Area of known discoveries

The state said there are six wells certified capable of production in paying quantities within the proposed expansion area — five on net profit share leases for which Pioneer received royalty relief — and two other certified wells in the vicinity of the unit.

The eight wells certified by the state are: Exxon Thetis Island 1, in the northeast part of the unit; ARCO Kalubik 1; and four Colville Delta wells (Texaco Colville 1, 1A, 2 and 3) that lie on the four net profit share leases. The two other certified wells, outside and to the west of the unit, are the Kuukpik 3 (approximately two and one half miles) and the Amerada Hess Corp. Colville 25-13-6 (approximately a quarter of a mile).

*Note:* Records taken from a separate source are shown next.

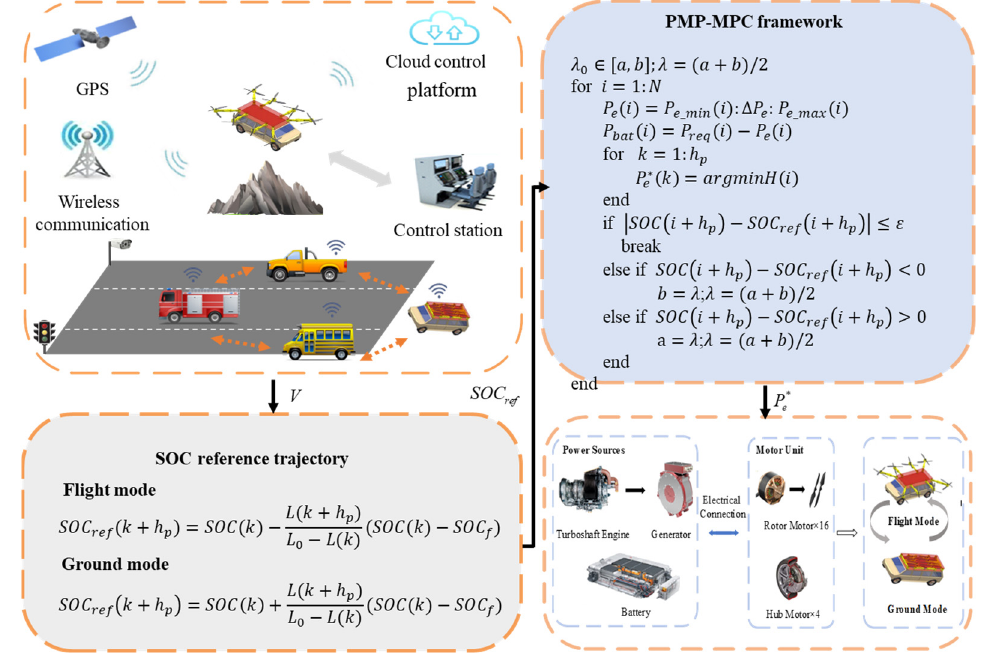
Figure 6. The overall control strategy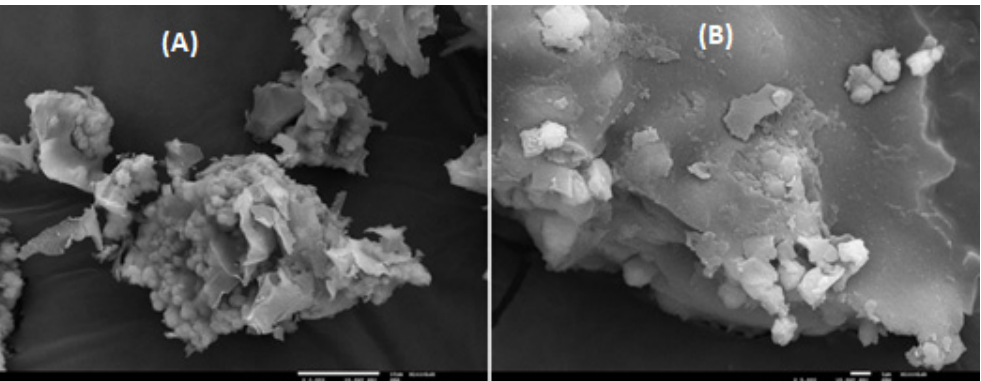
Figure 11. SEM images of z. HY catalyst sample collected after the methanation reaction process, at 300 °C and with 4% (w/w) of z. HY catalyst ( A : 2000 x, 10  m; B : 5000 x, 1  m).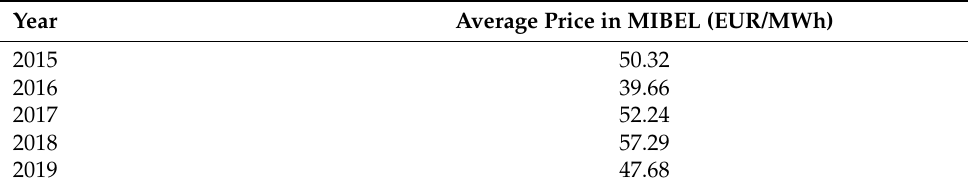
Table 11. Annual average MIBEL electricity prices in the 2015–2019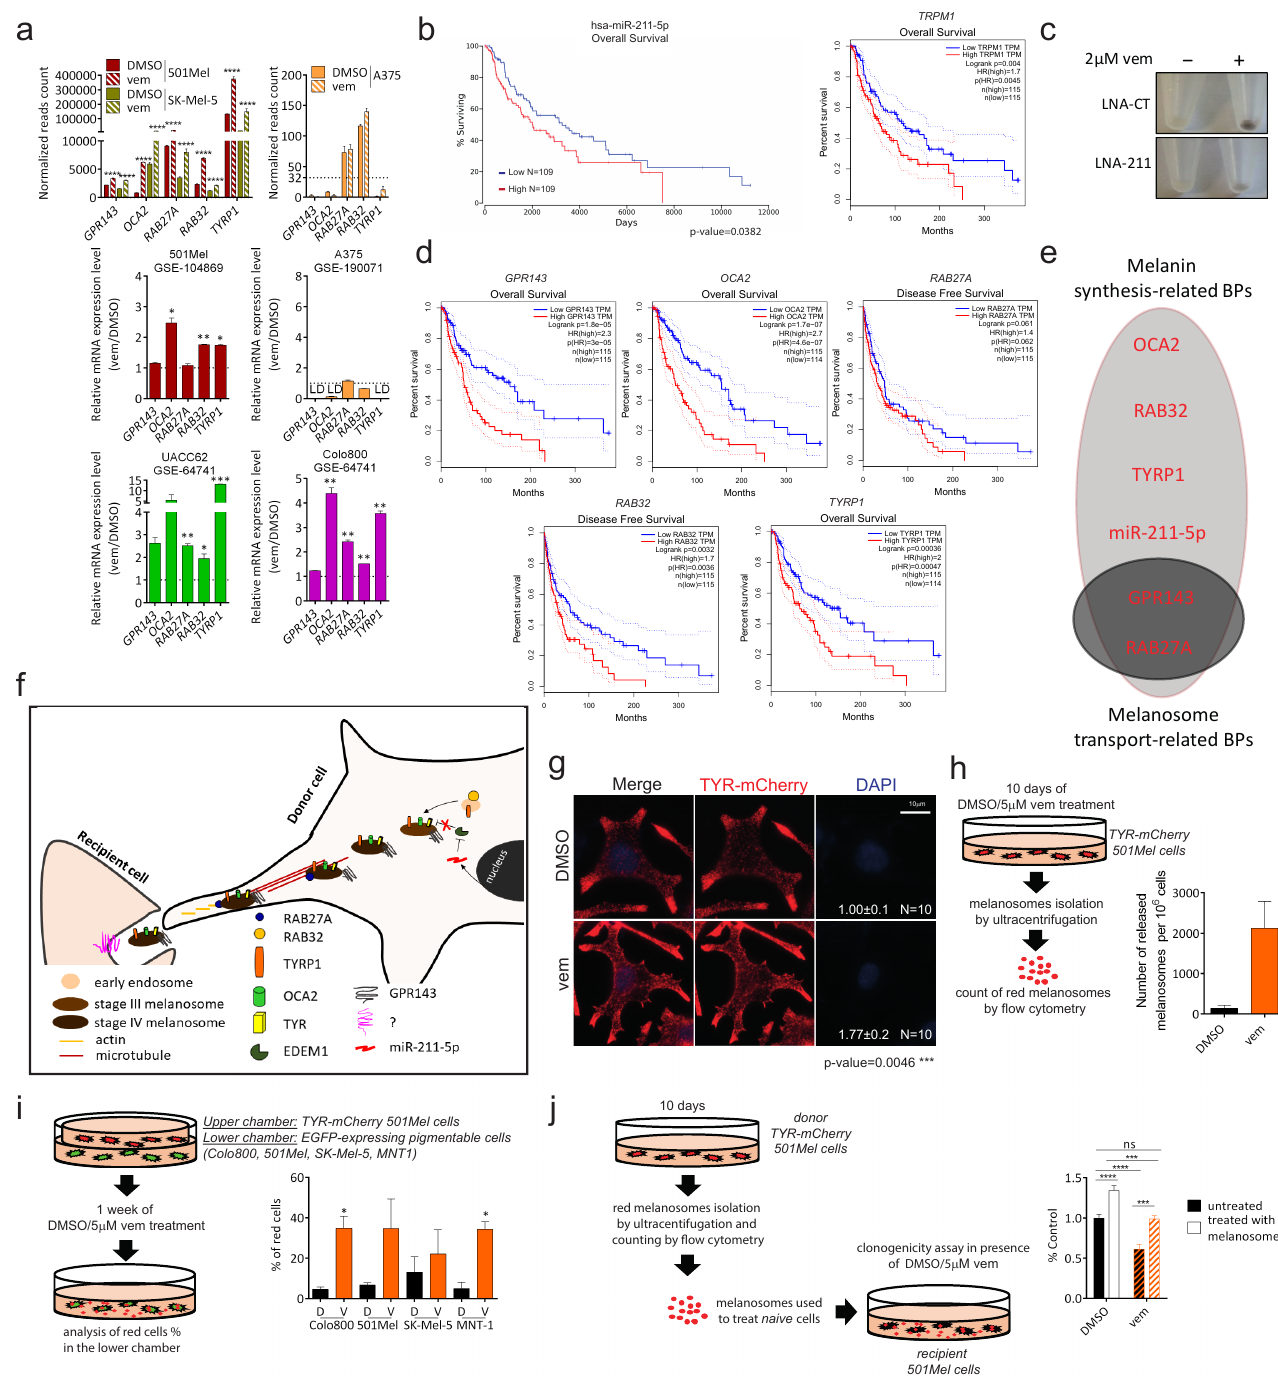
Figure 3. Involvement of DEmiRs and DEmRNAs in melanosome maturation and trafficking upon vem treatment. ( a ) Normalized reads count of GPR143 , OCA2 , RAB27A , RAB32 and TYRP1 DEmRNAs upon vem treatment. ( upper ) Our analysis: 501Mel cells (our RNA-seq, dark red), SK-Mel-5 cells (our RNA-seq, olive green), and A375 cells (GSE89129, orange). ( middle and lower ) Additional datasets: 501Mel cells (GSE104869), A375 cells (GSE190071), UACC62 cells (GSE64741), and Colo800 cells (GSE64741). LD: Low detection. ( b ) Kaplan–Meier curves for miR-211-5p (left ) and its host gene TRPM1 (right) , showing significantly worse overall survival for high miR-211-5p/ TRPM1 expressors (25% percentile, red) compared to low miR-211-5p/ TRPM1 expressors (25% percentile, blue). Kaplan– Meier curves were generated using the SKin Cutaneous Melanoma-SKCM dataset on http://www. oncolnc.org/ and http://gepia.cancer-pku.cn/ (accessed on 31 August 2022), respectively. ( c )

Pioneer Natural Resources President and COO Timothy Dove said in a November analysts’ call that the company is looking at adjacent opportunities to possibly tie into Oooguruk.

He said there are “known reserves in and around Oooguruk that we’re now evaluating for potential tie-ins as we get closer to actual production. In fact we know that there’s a known resource about two to three miles away that’s 20 million to 30 million barrels, which has several wells already having penetrated it.”

“If you’re standing on Pioneer’s island and look around in a two- to three-mile radius you’ll see an area that was initially drilled mainly by Texaco and ARCO,” Bill Van Dyke of the Alaska Division of Oil and Gas told Petroleum News in November.

“To the southwest are ConocoPhillips leases and the Makua wells Conoco is looking at drilling,” he said.

While Pioneer is developing a reservoir similar in age to Alpine, there is “also a chance to pick up a Kuparuk reservoir.”

“There’s always been good oil charge in the area from Oooguruk to Alpine,” Van Dyke said.